O dia da raça voltou

Entre o ressurgimento de batalhas que julgávamos ultrapassadas e a ascensão de políticos loucos, valha-nos o Papa Leão XIV.

O mundo está chato e perigoso e os últimos dias provam-no. Está tudo zangado com a vida, furioso com o vizinho do lado, capaz de arriscar partir tudo. O incerto deixou de dar medo. É melhor qualquer coisa do que o que há.

Tudo isto esteve presente nas comemorações do 10 de Junho, o dia de Portugal, de Camões e das comunidades portuguesas, que no tempo da outra senhora era chamado de dia da raça. Pois bem, a outra senhora voltou e assentou arraiais no dia que já lhe pertenceu. O tema do conflito racial ocupou todo o espaço das cerimónias oficiais em Lagos. Em Lisboa houve impropérios contra o líder da comunidade muçulmana, português desde que nasceu e um ator foi agredido por manifestantes de extrema-direita que aproveitaram a data para defenderem a causa do português puro.

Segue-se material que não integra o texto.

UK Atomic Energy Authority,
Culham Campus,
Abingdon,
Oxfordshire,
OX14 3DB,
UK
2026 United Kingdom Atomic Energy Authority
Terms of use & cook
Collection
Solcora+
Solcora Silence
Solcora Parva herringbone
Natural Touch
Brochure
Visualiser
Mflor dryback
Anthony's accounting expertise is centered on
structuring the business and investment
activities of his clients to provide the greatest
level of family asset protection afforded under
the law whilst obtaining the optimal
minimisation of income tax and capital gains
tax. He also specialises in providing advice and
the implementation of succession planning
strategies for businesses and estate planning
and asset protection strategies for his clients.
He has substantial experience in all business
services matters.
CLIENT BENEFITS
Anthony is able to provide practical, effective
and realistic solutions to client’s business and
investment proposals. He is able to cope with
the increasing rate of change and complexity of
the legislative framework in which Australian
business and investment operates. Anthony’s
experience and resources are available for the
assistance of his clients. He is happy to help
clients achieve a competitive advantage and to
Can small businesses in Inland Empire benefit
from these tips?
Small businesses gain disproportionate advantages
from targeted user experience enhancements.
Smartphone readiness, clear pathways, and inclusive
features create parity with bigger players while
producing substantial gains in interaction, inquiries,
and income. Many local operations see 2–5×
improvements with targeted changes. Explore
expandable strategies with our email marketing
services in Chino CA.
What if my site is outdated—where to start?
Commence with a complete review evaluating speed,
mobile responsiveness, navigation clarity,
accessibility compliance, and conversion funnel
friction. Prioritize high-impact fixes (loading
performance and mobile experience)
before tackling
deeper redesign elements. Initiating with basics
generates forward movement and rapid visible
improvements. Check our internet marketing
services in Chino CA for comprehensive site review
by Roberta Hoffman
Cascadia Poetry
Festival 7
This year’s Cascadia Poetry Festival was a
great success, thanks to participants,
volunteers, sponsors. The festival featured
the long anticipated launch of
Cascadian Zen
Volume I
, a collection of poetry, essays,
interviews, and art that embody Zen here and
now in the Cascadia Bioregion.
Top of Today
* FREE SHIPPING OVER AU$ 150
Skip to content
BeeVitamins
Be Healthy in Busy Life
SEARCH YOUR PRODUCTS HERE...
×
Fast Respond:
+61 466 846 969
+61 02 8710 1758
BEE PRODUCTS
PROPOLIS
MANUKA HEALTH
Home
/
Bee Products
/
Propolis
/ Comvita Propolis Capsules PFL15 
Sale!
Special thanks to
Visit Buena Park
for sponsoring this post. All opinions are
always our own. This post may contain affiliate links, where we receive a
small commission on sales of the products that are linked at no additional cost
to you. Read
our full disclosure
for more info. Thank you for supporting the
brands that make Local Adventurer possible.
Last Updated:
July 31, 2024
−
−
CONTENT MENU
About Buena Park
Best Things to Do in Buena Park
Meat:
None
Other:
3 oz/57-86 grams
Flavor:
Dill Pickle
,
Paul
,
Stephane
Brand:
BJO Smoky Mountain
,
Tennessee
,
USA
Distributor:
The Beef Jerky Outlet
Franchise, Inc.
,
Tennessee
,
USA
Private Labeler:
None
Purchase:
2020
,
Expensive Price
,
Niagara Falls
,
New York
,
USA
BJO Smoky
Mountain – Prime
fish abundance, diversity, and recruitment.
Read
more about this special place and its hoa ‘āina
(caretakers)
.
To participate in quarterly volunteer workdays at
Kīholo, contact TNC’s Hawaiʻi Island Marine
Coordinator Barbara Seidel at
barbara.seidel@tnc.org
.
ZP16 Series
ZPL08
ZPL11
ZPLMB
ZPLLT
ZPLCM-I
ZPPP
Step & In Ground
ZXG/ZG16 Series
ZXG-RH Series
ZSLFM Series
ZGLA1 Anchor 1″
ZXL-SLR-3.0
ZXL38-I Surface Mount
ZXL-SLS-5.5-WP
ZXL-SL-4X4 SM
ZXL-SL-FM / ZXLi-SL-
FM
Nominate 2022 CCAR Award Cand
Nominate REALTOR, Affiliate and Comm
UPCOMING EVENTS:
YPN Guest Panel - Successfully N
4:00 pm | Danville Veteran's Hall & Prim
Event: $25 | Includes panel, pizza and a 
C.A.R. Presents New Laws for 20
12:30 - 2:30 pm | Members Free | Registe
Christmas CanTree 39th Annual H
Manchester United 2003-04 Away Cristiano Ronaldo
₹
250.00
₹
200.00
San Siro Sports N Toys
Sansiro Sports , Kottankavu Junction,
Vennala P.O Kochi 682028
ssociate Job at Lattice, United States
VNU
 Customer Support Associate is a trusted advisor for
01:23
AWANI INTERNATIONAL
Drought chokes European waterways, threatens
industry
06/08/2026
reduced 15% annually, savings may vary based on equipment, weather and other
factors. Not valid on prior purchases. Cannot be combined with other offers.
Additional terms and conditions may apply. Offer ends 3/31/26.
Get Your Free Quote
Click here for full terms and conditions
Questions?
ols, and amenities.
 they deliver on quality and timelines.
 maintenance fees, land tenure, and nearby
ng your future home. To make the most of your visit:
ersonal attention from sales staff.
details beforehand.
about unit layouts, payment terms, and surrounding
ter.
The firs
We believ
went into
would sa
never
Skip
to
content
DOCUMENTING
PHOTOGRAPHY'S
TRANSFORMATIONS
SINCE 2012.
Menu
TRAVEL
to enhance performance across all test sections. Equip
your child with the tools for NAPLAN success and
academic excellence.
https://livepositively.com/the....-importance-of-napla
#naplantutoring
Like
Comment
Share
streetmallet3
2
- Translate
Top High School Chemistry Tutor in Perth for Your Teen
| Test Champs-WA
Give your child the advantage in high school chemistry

Ao mesmo tempo, as televisões repartiam o espaço mediático entre a cerimónia oficial em Lagos e mais um horrível atentado, desta vez na Áustria, onde mais uma vez um aluno descarregou a sua raiva demente contra alunos e professores.

Estranhos tempos os que estamos a viver. Como é que chegámos aqui? Nem um século passou sobre a segunda guerra mundial e parece que voltámos à casa de partida que ditou a morte a muitos milhões de pessoas.

Líderes mundiais radicais aprovados e eleitos democraticamente por largas maiorias. Nacionalismos exacerbados, alimentados por narrativas de ódio contra a diferença. A juventude dominada pela influência de redes sociais que difundem e selecionam informação, capaz de formar mentalidades.

As dificuldades económicas e os problemas que daí advêm. Uma cultura woke que se impõe e impõe o direito de minorias a maiorias que não têm o mínimo. São os ingredientes de um contexto em que as maiorias consideram que já não têm nada a perder.

Acompanhar a vida política por estes tempos é uma coisa estranha. Enchemos a boca a dizer que é preciso resolver os problemas das pessoas para evitar este caminho para o abismo. O pior é que já não sei se isso será suficiente, até porque muitos dos problemas não têm soluções simples.

Tomemos como exemplo o recém-criado ministério da Reforma do Estado. No sucesso da sua ação estão depositadas muitas esperanças. Mas será que a turba em fúria em que se transformou a nossa sociedade quer mesmo reformar o estado a sério? E quando os milhares de funcionários que se ocupam das burocracias que desejamos eliminar forem obrigados a trabalhar em áreas onde verdadeiramente fazem falta, ou a abandonar a função pública? E quando muitas empresas que sobrevivem à custa de uma participação do Estado se tiverem de fazer à vida sem o conforto dos dinheiros públicos? E quando se assumir que é preciso diferenciar alguns funcionários públicos essenciais ao país, como os profissionais de saúde e os professores, pagando-lhes melhor do que aos outros trabalhadores do estado? Será que se isto for feito, os eleitores vão perceber que sem isso as suas vidas não melhoram? Será que o partido de protesto que representa os insatisfeitos vai apoiar um estado mais magro e eficiente? Duvido.

Nos Estados Unidos, depois de eleito o homem providencial, anda tudo aos tiros, há tropa nas ruas, a economia está a refletir as aventuras irresponsáveis da Casa Branca, as guerras na Ucrânia e em Gaza, em vez de melhorar pioraram, mas nada disto parece afetar a popularidade do incrível e extraordinário Donald Trump. Está mesmo tudo doido.

A única boa notícia dos últimos tempos foi a eleição do Papa Leão XIV. Um missionário sensato, ponderado, equilibrado e, sobretudo certo na fé cristã e no seu poder transformador. Oxalá a Esperança que dá nome ao jubileu se contagie ao mundo através da sua ação.